WORK INSTRUCTIONS:
Without including any pictures, copy every line below exactly.

DATA PROVIDED:
◇ ◇ ◇ ◇
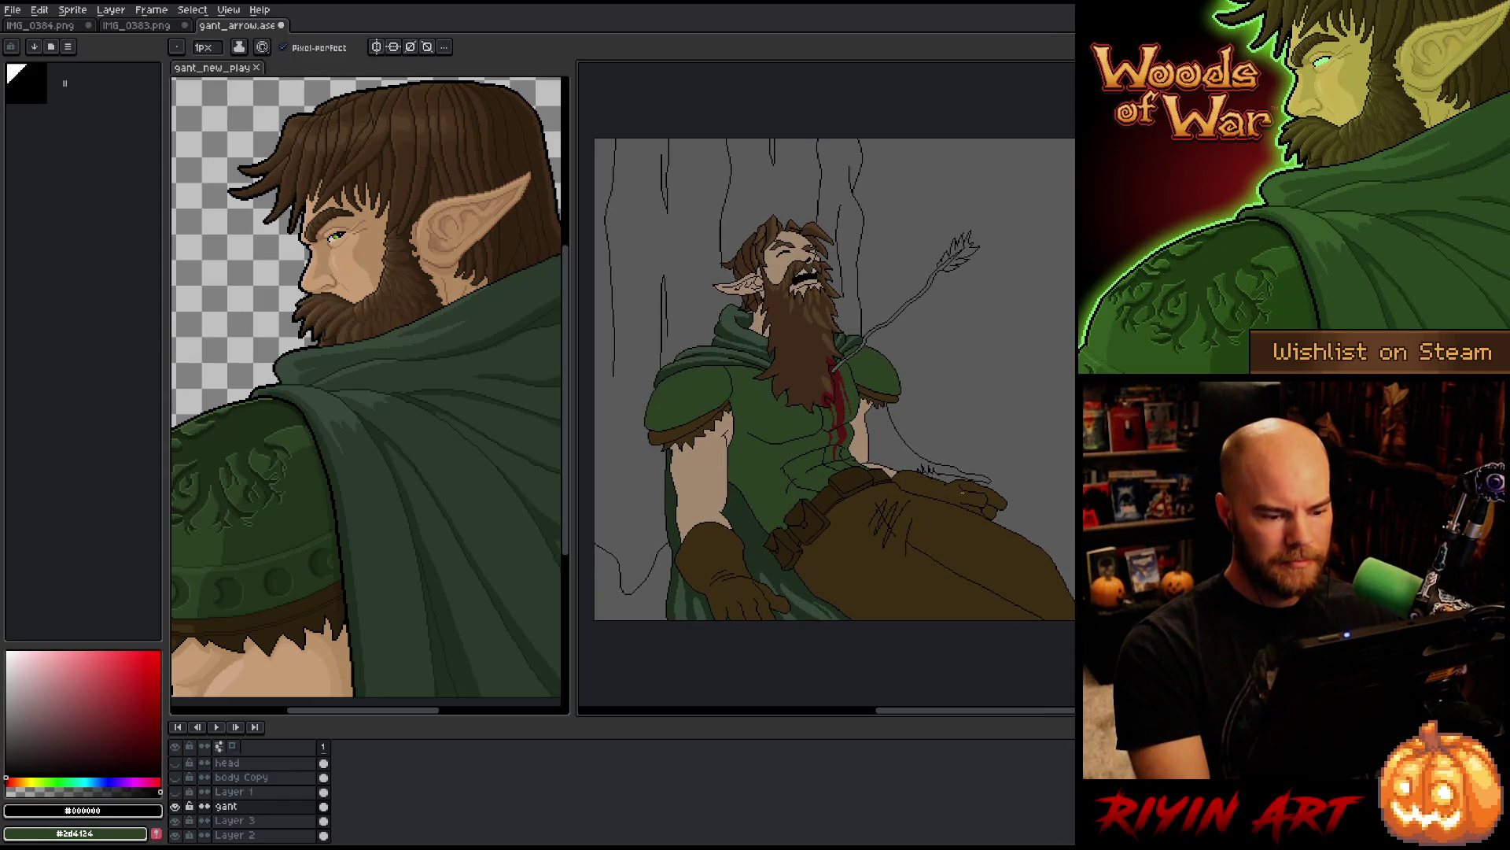
pyautogui.scroll(3, 961, 493)
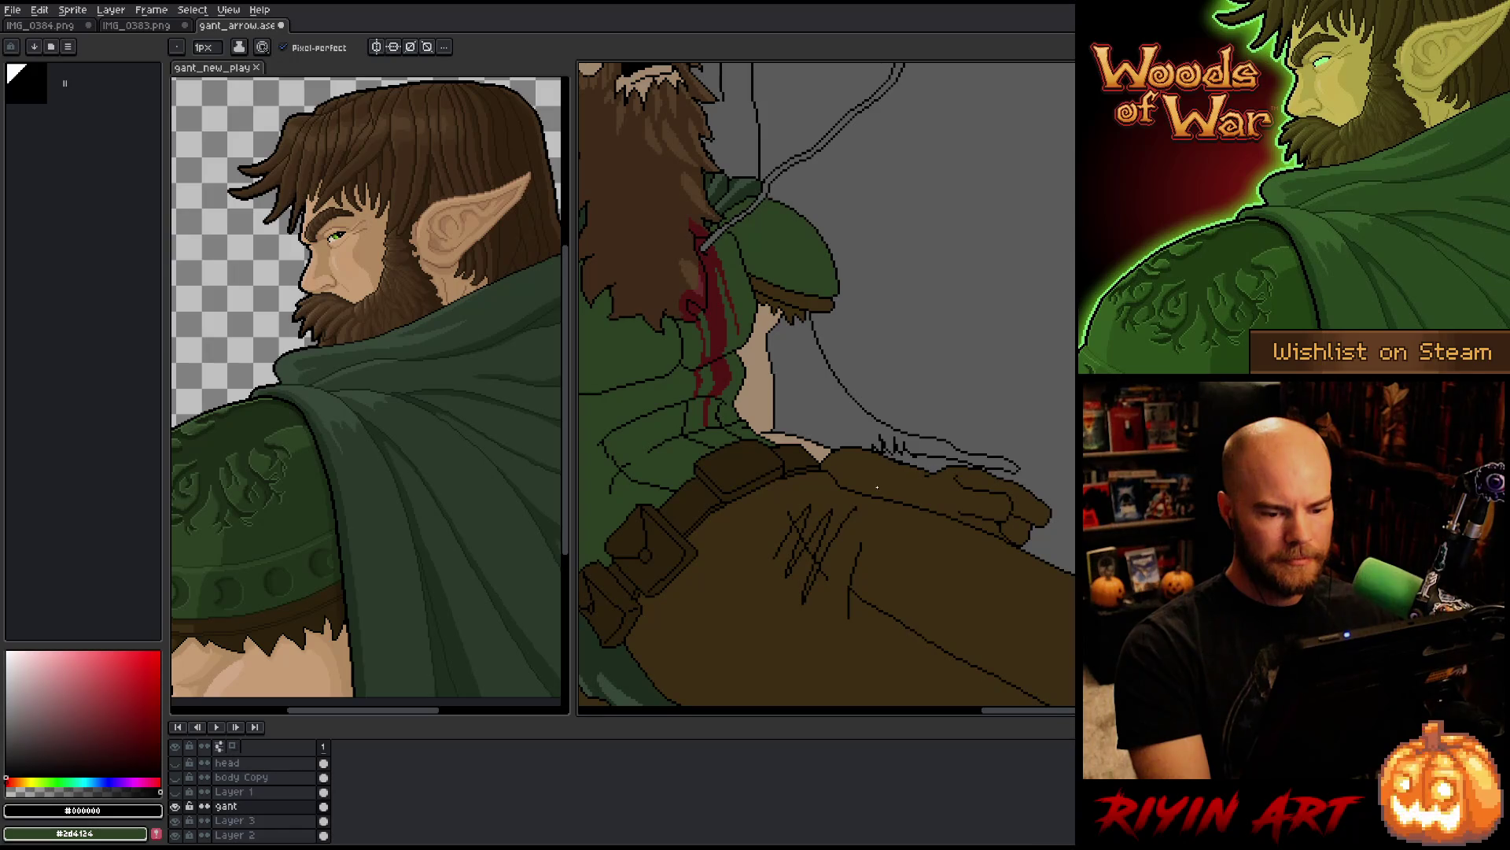
pyautogui.scroll(2, 906, 483)
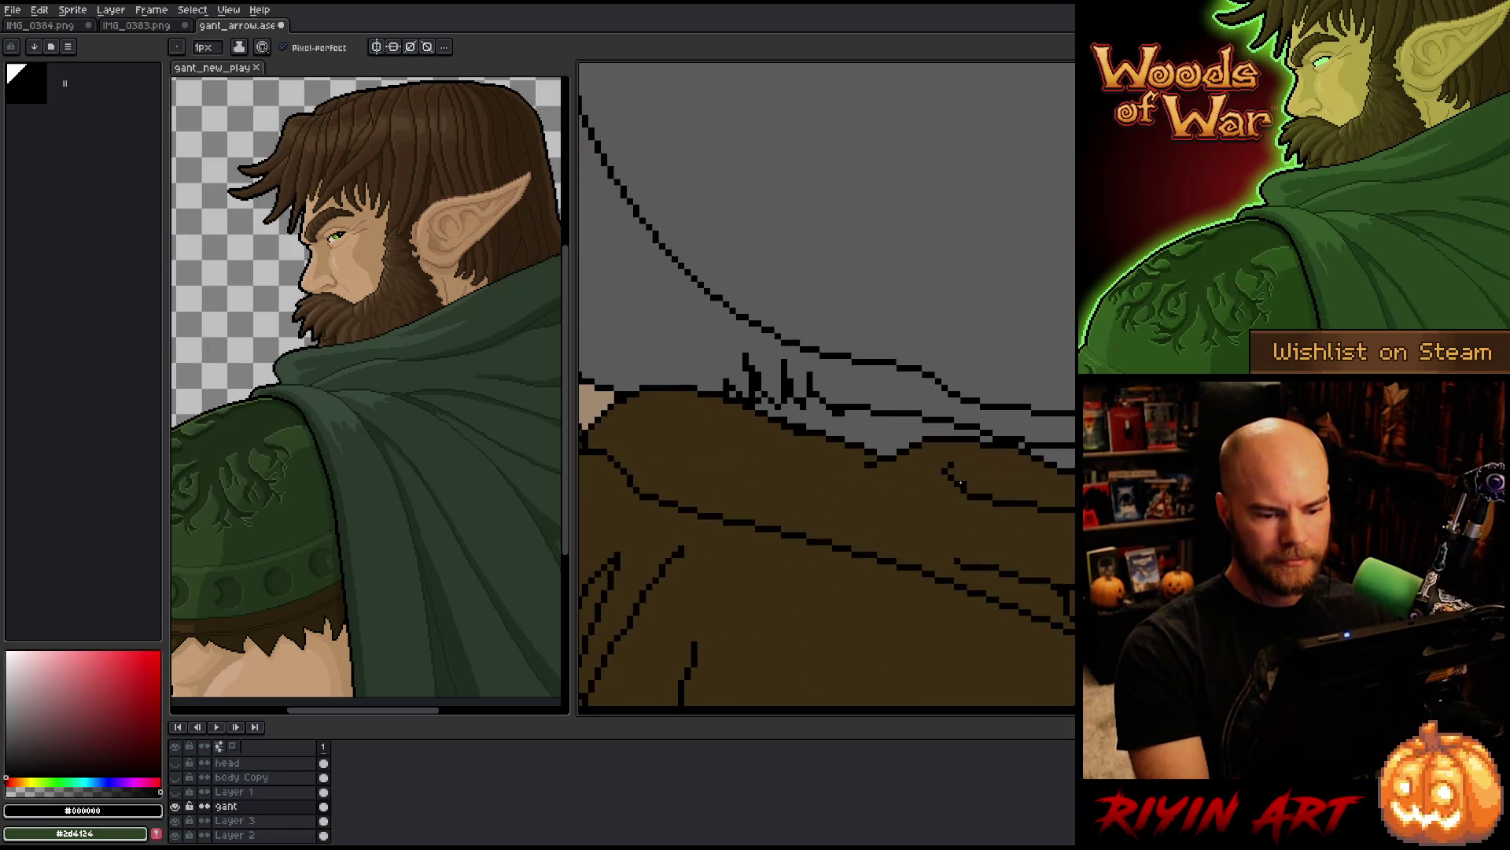
pyautogui.moveTo(994, 480); pyautogui.dragTo(1010, 498)
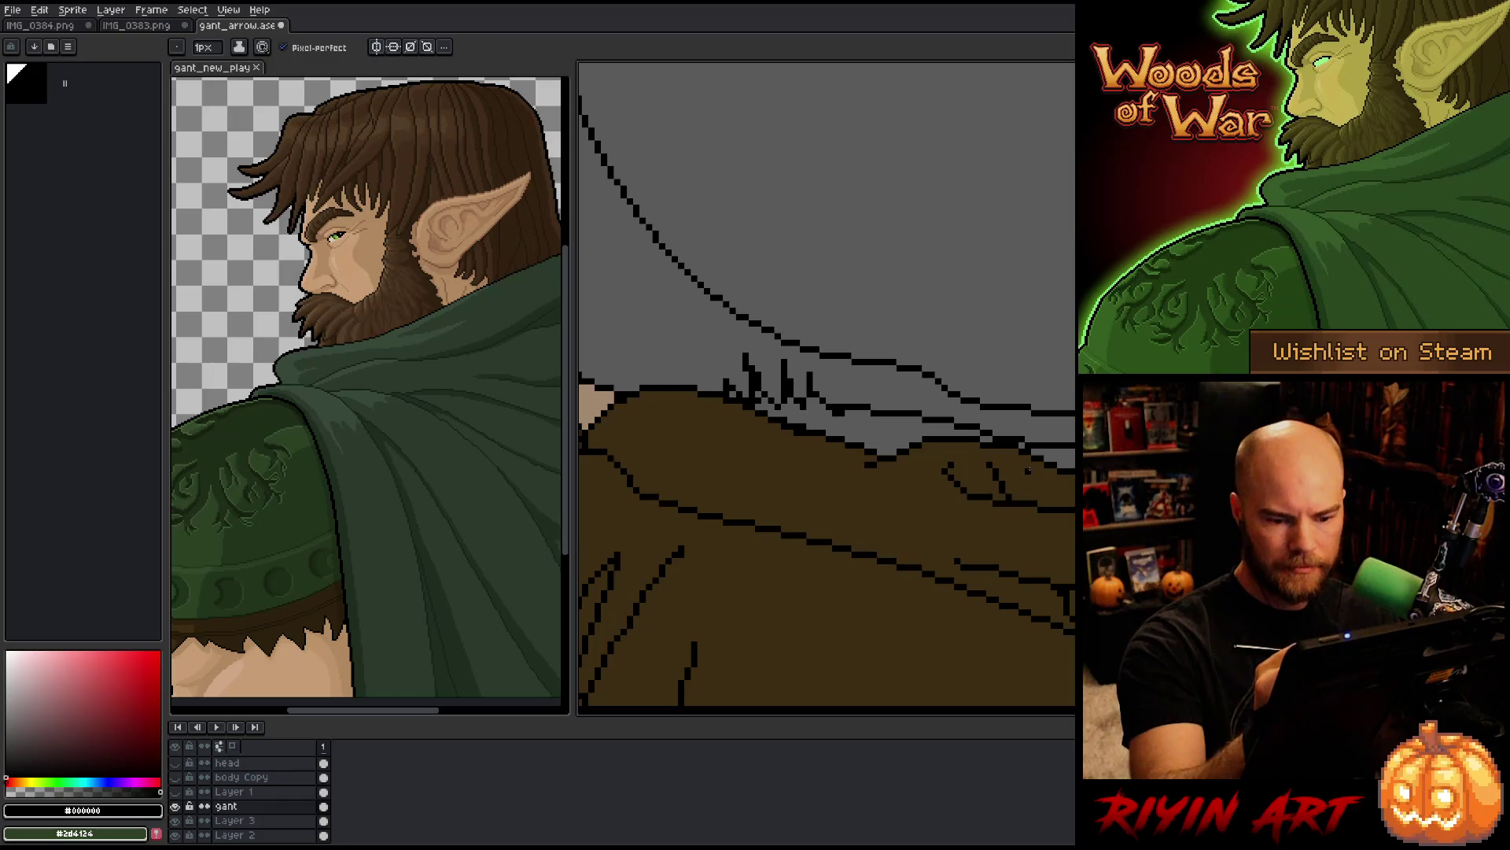
pyautogui.keyDown('alt'); pyautogui.click(981, 477); pyautogui.keyUp('alt')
◇ ◇ ◇ ◇
RESULT OF THE EXERCISE:
pyautogui.scroll(3, 961, 493)
pyautogui.scroll(2, 906, 483)
pyautogui.moveTo(994, 480); pyautogui.dragTo(1010, 498)
pyautogui.keyDown('alt'); pyautogui.click(981, 477); pyautogui.keyUp('alt')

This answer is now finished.